§ **Verilen metin**:

Sanatçılar Girişimi’nin çağrısıyla 23 Aralık Pazar günü (yarın) saat 17.00-23.00 arasında, Bostancı Gösteri Merkezi’nde, sanatın çeşiti alanlarından elliye yakın sanatçı, izleyicileriyle Büyük Buluşma’da bir araya geliyor...
Bu gerçekten de büyük bir buluşmadır. Çünkü sanat ve kültür yaşamımızın çok seçkin değerleri, ilk kez bu kadar büyük bir sayıda, binlerce kişi olacağını tahmin ettiğimiz büyük bir izleyici kitlesiyle buluşacak...
Bu yılın 29 Şubat’ında “Reddediyoruz” başlıklı basın duyurusuyla varlığını ilan eden Sanatçılar Girişimi, o bildiride ve o günkü basın toplantısı sırasında yapılan konuşmalarda dile getirilen “Nerede adaletsizlik varsa bizi karşısında bulacaktır” sözünü tutarlılıkla izleyerek, sayısız adaletsizliğe sahne olan 2012 yılını “diktaya, korkuya, adaletsizliğe, sanat ve sanatçı düşmanlığına karşı” Büyük Buluşma’yla kapatıyor...
Büyük Buluşma çağrısında yer alan “Ferman padişahın, ülke bizimdir” savsözü, Dadaloğlu’nun, Pir Sultan Abdal’ın kişiliğinde bu ülkenin gelmiş geçmiş bütün halk kahramanlarına bir selam olduğu kadar, zulüm ve adaletsizlik erbaplarına da çok ciddi bir uyarı olarak görülmelidir...
***
İktidardaki Adalet ve Kalkınma Partisi’nin, siyaset tarihimize Adaletsizlik ve Kanunsuzluk Partisi olarak geçme olasılığı çok fazladır.
10 yıllık iktidarları süresince, ülkemizin satılmayan, yağmalanmayan bir zenginliği kalmadı.
Kentsel dönüşüm adı altında rantsal bölüşüm insafsızca, gözü dönmüşçe sürdürülmekte.
Buna karşılık, üretim anlamında sözü edilebilir bir etkinliklerinin olmadığını söylemek abartı sayılmamalıdır.
İşsizlik, yoksulluk bu iktidar döneminde yükselişe geçti ve hızla yükselmeyi sürdürüyor.
Köylü, memur, küçük esnaf, perişan durumdadır.
Türkiye gibi büyük, soylu, onurlu bir ülkenin sadaka ekonomisiyle yönetilemeyeceği, gün geçtikçe daha iyi görülüp anlaşılmaktadır.
Hukuk, yargı, hiçbir zaman, bu iktidar döneminde olduğu kadar saygınlığını yitirmedi.
Özel yetkili kılınmış, mahkeme görünümlü birtakım kuruluşlar, ne hukukla ne vicdanla ne en sıradan insan haklarıyla bağdaşabilir uygulamalarını sürdürmekteler.

§ **Görev yönergeleri**:
1 – Aşağıdaki (a), (b) ve (c) ifadelerinin verilen metinle uyuşup uyuşmadığını evet ya da hayır diye belirtin ve her yanıtı belirleyen sözleri metinden aynen alıntılayın. (a) Büyük Buluşma, Pazar günü Bostancı Gösteri Merkezi'nde yapılacaktır. (b) Sanatçılar Girişimi, varlığını "Kabul etmiyoruz" başlıklı bir basın duyurusuyla ilan etmiştir. (c) Buluşmaya yüzden fazla sanatçı katılacaktır.
2 – Verilen metne göre Sanatçılar Girişimi 2012 yılını Büyük Buluşma'yla neye karşı kapatıyor? Sayılanların hepsini yazın.
3 – Verilen metinde "Köylü, memur, küçük" sözlerinden "kadar saygınlığını yitirmedi." sözlerine kadar olan bölümü, "perişan" yerine "çaresiz" koyarak düzenleyin ve yeniden yazın.

§ **Veriler**:
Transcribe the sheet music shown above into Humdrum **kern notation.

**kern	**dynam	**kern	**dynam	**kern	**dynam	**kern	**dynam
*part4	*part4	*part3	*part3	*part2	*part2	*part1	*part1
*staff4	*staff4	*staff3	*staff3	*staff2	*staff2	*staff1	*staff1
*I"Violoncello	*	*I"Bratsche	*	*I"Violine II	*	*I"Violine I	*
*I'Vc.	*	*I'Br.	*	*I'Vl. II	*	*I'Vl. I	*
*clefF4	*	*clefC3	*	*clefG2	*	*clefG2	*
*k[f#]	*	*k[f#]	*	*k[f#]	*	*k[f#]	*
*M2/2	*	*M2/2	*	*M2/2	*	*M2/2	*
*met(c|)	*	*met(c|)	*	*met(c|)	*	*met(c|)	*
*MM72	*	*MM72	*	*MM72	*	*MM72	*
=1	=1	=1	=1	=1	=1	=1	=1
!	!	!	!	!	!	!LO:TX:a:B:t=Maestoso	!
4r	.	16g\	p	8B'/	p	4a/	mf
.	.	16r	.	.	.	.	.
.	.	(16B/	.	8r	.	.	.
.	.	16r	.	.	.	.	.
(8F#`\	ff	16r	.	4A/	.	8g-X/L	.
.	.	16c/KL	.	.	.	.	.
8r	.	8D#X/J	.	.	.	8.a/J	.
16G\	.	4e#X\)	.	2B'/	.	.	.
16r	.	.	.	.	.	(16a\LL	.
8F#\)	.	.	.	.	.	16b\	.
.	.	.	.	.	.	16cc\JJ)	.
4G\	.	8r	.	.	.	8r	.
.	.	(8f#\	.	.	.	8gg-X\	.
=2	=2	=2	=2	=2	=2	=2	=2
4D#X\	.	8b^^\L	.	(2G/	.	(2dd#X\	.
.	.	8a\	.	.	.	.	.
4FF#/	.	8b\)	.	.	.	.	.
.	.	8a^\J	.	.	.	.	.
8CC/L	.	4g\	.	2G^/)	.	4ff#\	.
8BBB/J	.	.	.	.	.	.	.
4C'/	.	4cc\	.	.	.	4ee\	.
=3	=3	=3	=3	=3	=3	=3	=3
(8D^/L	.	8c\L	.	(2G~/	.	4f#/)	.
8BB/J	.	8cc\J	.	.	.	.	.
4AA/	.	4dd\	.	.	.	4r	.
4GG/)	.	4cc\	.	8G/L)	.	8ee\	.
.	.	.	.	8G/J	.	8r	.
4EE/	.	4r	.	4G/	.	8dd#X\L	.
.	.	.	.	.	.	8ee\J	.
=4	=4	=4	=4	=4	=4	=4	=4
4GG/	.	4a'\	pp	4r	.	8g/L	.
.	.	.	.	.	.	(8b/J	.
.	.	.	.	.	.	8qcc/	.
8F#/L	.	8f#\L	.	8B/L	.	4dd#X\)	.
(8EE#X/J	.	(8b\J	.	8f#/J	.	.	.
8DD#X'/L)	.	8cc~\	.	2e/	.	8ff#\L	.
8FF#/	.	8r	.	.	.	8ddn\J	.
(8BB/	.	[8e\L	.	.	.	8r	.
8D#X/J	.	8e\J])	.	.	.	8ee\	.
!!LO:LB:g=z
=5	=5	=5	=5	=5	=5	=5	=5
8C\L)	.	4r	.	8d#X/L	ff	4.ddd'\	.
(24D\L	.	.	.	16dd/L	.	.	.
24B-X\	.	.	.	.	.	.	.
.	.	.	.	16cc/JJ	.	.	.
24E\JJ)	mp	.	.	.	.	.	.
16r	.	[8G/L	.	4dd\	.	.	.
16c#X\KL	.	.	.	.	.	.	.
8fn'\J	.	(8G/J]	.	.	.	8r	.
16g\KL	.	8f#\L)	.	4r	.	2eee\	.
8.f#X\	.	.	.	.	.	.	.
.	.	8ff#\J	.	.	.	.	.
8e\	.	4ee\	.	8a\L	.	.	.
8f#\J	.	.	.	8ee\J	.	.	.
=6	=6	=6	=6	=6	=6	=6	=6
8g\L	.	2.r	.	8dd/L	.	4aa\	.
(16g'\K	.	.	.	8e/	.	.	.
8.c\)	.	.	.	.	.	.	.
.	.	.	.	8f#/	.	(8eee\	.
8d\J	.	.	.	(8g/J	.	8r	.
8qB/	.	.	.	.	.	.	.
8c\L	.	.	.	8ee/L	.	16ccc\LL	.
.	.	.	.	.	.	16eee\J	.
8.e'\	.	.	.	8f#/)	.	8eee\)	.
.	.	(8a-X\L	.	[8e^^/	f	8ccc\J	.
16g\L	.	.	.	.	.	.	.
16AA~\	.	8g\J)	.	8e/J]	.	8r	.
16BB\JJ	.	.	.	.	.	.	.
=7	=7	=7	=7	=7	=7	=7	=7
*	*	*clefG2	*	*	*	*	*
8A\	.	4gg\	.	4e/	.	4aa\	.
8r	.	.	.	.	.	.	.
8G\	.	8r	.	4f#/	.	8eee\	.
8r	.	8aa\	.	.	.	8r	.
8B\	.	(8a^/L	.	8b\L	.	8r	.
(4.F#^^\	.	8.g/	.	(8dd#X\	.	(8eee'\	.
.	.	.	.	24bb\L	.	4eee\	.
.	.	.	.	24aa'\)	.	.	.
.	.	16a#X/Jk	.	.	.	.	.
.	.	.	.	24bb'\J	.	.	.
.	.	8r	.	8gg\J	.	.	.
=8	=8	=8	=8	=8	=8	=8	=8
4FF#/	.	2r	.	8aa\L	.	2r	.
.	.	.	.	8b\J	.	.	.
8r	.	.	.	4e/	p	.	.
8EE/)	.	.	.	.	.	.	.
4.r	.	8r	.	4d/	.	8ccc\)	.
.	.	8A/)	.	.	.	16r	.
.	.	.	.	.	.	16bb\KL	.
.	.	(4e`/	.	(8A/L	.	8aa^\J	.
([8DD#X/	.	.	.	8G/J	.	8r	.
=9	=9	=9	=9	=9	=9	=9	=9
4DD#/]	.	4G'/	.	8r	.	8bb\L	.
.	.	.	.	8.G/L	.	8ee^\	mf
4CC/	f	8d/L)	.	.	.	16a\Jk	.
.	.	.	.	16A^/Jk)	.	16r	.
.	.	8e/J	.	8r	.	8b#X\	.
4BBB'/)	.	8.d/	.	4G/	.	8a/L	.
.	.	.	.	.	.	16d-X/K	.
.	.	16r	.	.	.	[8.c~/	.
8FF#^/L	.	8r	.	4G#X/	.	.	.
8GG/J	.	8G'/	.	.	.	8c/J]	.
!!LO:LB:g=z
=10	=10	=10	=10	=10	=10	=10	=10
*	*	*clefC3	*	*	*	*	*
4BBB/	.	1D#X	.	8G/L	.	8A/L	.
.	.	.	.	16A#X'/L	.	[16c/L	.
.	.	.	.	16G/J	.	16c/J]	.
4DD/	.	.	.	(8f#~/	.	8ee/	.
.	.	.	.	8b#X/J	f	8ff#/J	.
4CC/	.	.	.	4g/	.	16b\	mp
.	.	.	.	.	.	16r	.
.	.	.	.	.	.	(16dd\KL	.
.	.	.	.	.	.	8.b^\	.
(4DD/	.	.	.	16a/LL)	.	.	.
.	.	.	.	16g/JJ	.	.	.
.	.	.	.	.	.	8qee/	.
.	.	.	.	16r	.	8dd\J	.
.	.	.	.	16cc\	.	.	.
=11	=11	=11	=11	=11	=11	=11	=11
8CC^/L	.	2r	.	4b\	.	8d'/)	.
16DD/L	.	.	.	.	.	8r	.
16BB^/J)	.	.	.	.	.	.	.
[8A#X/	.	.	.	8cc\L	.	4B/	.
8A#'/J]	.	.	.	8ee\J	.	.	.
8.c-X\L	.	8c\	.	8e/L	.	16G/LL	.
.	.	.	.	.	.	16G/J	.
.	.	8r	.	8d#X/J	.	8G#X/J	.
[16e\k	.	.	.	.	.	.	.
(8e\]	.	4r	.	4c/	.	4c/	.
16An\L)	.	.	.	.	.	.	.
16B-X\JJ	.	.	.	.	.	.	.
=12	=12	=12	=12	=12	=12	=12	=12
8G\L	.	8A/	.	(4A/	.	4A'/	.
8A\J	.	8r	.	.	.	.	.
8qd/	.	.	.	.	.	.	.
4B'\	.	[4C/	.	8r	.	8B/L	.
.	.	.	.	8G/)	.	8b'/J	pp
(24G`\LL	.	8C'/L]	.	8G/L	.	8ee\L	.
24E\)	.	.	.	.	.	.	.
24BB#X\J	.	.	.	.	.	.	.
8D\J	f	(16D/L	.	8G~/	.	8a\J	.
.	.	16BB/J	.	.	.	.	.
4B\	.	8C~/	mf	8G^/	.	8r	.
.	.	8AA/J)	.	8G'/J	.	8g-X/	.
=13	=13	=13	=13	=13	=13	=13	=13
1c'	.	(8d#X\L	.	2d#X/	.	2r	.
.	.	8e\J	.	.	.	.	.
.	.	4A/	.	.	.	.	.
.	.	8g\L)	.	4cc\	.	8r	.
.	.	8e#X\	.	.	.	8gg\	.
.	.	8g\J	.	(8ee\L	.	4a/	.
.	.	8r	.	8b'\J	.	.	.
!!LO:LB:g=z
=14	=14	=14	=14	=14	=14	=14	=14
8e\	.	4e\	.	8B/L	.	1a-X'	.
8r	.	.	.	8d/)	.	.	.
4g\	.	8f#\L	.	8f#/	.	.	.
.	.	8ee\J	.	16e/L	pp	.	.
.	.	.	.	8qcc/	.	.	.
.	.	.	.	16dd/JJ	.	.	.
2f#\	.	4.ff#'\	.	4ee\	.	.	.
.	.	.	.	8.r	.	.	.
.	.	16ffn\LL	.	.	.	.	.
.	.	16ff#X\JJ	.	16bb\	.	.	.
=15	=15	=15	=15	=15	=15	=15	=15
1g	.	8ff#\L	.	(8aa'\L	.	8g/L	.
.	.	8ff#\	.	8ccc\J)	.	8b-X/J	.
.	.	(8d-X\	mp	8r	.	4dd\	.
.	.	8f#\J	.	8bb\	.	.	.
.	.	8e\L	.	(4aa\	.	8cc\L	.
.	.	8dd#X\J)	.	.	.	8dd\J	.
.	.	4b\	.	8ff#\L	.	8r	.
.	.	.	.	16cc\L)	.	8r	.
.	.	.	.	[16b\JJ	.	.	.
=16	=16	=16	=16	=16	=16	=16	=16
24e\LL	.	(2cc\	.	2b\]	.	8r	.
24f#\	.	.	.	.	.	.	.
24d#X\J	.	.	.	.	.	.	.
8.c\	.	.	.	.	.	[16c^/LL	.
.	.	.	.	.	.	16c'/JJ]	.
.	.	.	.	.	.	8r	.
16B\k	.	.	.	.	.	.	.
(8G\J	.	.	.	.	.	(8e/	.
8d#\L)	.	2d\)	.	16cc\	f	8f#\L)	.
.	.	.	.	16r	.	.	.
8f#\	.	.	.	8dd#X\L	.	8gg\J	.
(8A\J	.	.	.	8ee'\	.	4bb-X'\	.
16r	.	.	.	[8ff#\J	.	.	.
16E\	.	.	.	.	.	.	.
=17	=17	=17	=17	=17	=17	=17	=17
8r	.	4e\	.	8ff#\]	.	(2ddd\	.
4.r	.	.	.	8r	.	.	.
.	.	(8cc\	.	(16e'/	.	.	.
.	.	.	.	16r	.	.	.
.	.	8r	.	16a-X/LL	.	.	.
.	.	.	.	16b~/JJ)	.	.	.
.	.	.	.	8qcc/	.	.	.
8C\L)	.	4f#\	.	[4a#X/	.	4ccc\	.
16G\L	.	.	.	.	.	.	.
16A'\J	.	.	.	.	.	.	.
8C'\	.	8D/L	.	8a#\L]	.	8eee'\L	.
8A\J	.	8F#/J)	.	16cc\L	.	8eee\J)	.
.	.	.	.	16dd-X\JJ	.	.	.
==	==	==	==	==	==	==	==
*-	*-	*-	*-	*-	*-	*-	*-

§ **Görevlere göre çözümler**:
1 –
(a) Evet: "23 Aralık Pazar günü (yarın) saat 17.00-23.00 arasında, Bostancı Gösteri Merkezi’nde"
(b) Hayır: "“Reddediyoruz” başlıklı basın duyurusuyla varlığını ilan eden Sanatçılar Girişimi"
(c) Hayır: "sanatın çeşiti alanlarından elliye yakın sanatçı"

2 – diktaya, korkuya, adaletsizliğe, sanat ve sanatçı düşmanlığına

3 –
Köylü, memur, küçük esnaf, çaresiz durumdadır.
Türkiye gibi büyük, soylu, onurlu bir ülkenin sadaka ekonomisiyle yönetilemeyeceği, gün geçtikçe daha iyi görülüp anlaşılmaktadır.
Hukuk, yargı, hiçbir zaman, bu iktidar döneminde olduğu kadar saygınlığını yitirmedi.